# From JSON to time travel in a second

This notebook demonstrates the power of Apache Iceberg in just a few lines of code:

* Read JSON data, create an Iceberg table and commit the data to the table
* Query the table instantly with SQL
* Append more data and query again
* Travel back in time to the first commit

All of this happens in seconds, with full ACID transactions and automatic versioning with the help of a so-called catalog. To get started, we'll use a simple SQLite-based catalog for demo purposes.


In [None]:
import daft
import pyarrow as pa
from pathlib import Path
from pyiceberg.catalog.sql import SqlCatalog
from IPython.display import display

warehouse_path = Path('../data/warehouse_quick_demo').absolute()
warehouse_path.mkdir(parents=True, exist_ok=True)
catalog_db = warehouse_path / 'catalog.db'
catalog_db.unlink(missing_ok=True)  # Fresh start

catalog = SqlCatalog(
    'demo',
    **{'uri': f'sqlite:///{catalog_db}', 'warehouse': f'file://{warehouse_path}'}
)
catalog.create_namespace('demo')
print("✅ Catalog ready")

Now we import some data, create an Iceberg table and insert the data into the table, then query it with SQL.

In [None]:
# Read first 100K events from JSON
df_events = daft.read_json('../data/input/events.jsonl')
df_batch1 = df_events.limit(100000)

# Convert to Arrow, create Iceberg table and append the data
arrow_table = df_batch1.to_arrow()
iceberg_table = catalog.create_table('demo.events', schema=pa.schema(arrow_table.schema))
iceberg_table.append(arrow_table)

# Query with Daft
df = daft.read_iceberg(iceberg_table)
daft.sql("SELECT COUNT(*) as total FROM df").show()

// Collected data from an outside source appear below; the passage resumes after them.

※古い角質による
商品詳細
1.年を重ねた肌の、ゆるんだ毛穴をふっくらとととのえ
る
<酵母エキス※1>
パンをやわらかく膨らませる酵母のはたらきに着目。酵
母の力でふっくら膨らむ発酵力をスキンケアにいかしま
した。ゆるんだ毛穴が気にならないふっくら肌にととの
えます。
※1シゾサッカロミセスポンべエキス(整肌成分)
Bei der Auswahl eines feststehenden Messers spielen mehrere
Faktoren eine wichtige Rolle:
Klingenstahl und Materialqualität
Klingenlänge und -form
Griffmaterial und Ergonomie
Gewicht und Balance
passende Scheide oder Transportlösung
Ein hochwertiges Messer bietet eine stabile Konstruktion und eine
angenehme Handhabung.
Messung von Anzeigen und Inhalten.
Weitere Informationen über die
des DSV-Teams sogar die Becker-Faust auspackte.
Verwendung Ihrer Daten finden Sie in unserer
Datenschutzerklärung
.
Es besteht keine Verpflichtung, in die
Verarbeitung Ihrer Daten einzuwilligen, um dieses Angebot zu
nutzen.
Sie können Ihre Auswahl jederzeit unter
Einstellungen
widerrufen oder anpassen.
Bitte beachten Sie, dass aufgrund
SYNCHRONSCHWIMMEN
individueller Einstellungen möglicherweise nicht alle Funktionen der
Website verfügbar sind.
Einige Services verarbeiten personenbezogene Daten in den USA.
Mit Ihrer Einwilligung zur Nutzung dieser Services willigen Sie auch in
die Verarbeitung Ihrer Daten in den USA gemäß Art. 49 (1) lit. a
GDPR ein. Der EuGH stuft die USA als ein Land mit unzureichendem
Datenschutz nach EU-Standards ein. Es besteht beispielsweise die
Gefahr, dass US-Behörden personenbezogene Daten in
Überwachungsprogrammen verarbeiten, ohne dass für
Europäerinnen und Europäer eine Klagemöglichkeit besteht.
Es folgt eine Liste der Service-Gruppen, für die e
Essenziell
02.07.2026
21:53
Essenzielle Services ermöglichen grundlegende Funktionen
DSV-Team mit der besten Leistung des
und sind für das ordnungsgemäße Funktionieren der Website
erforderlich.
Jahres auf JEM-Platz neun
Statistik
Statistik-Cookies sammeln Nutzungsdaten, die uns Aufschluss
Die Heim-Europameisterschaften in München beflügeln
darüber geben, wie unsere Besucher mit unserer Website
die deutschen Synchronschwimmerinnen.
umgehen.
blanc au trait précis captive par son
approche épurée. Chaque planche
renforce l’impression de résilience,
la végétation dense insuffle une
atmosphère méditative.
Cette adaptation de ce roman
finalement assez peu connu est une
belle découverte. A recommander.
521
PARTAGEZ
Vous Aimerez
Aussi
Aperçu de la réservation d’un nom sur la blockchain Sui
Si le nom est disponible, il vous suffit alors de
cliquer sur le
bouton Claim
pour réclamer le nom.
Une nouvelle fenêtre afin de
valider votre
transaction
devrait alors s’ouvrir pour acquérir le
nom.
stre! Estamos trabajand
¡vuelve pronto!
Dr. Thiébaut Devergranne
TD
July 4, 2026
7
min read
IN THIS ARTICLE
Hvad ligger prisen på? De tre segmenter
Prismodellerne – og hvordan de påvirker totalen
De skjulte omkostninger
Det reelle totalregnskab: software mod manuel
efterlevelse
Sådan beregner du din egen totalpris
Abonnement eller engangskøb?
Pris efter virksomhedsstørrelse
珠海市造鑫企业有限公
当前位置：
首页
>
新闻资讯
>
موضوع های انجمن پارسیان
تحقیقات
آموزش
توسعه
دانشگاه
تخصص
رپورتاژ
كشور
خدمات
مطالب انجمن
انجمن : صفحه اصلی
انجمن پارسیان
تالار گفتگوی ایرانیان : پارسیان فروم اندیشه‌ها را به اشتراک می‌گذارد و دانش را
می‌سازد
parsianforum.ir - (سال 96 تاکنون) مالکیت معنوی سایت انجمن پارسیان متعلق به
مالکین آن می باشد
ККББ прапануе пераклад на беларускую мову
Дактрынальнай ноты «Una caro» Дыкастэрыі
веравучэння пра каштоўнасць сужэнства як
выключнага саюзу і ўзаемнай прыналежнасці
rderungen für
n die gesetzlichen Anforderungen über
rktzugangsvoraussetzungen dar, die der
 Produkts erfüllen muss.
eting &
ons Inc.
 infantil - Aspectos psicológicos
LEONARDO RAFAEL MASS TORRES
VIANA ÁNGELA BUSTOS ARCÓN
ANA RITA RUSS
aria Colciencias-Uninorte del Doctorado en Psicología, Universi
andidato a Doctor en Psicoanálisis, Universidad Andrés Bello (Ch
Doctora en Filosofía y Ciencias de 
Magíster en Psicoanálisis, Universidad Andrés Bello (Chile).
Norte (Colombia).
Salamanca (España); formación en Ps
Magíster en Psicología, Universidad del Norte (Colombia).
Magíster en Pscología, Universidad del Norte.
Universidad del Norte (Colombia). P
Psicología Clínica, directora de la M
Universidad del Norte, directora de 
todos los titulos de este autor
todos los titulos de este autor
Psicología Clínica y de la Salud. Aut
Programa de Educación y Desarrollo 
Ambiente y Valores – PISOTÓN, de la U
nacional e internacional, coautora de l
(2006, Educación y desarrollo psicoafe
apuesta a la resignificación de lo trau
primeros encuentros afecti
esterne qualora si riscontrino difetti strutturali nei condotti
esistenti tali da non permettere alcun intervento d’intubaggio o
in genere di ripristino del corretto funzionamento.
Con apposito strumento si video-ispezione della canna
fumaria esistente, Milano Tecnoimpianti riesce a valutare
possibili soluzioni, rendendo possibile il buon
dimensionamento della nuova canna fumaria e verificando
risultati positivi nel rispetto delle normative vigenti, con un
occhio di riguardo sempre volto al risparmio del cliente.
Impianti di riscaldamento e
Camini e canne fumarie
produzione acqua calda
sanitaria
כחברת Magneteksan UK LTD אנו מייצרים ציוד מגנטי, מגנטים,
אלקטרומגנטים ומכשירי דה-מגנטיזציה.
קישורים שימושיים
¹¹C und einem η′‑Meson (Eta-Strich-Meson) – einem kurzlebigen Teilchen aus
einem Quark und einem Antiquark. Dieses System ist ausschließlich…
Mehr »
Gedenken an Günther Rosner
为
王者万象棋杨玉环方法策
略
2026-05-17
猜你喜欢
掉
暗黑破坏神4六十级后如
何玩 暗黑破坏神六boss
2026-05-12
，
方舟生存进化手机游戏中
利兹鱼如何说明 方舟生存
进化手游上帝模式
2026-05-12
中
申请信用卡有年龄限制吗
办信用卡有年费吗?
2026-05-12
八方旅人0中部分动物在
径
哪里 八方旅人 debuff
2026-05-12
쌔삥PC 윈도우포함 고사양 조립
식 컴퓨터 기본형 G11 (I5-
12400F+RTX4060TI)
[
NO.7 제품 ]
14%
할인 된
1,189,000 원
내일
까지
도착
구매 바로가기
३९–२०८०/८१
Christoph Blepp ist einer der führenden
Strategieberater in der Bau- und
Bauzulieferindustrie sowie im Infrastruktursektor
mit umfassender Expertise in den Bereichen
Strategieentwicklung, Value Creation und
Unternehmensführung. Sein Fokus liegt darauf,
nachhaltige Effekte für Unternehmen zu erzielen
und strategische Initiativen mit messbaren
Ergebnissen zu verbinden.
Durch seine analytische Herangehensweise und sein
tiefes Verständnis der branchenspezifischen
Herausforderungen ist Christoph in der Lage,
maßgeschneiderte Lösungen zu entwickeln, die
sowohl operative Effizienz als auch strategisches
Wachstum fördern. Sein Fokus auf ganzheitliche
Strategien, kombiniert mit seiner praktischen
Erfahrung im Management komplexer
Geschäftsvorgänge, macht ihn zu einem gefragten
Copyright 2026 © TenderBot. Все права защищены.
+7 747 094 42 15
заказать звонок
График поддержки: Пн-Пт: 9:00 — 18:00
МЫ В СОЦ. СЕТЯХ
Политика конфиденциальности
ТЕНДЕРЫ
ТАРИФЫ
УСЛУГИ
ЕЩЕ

Let's add some more data and query the table again.

In [None]:
# Append next 100K events
df_batch2 = df_events.offset(100000).limit(100000)
arrow_table = df_batch2.to_arrow()
iceberg_table.append(arrow_table)

# Query again - now includes both batches
df = daft.read_iceberg(iceberg_table)
print("\nTotal events after append:")
daft.sql("SELECT COUNT(*) as total FROM df").show()

Each commit to an Iceberg table creates a new version, and you can go back to older versions ("time travel").

In [None]:
# Time travel: go back to first snapshot
history = iceberg_table.history()
first_snapshot_id = history[0].snapshot_id

# Read data as it was in the first snapshot
df_past = daft.read_iceberg(iceberg_table, snapshot_id=first_snapshot_id)
daft.sql("SELECT COUNT(*) as total FROM df_past").show()

print("\nYou just:")
print("  • Created a versioned table from JSON")
print("  • Queried it with SQL")
print("  • Appended new data")
print("  • Traveled back in time")
print("\nAll with ACID transactions, no data rewrites, in seconds!")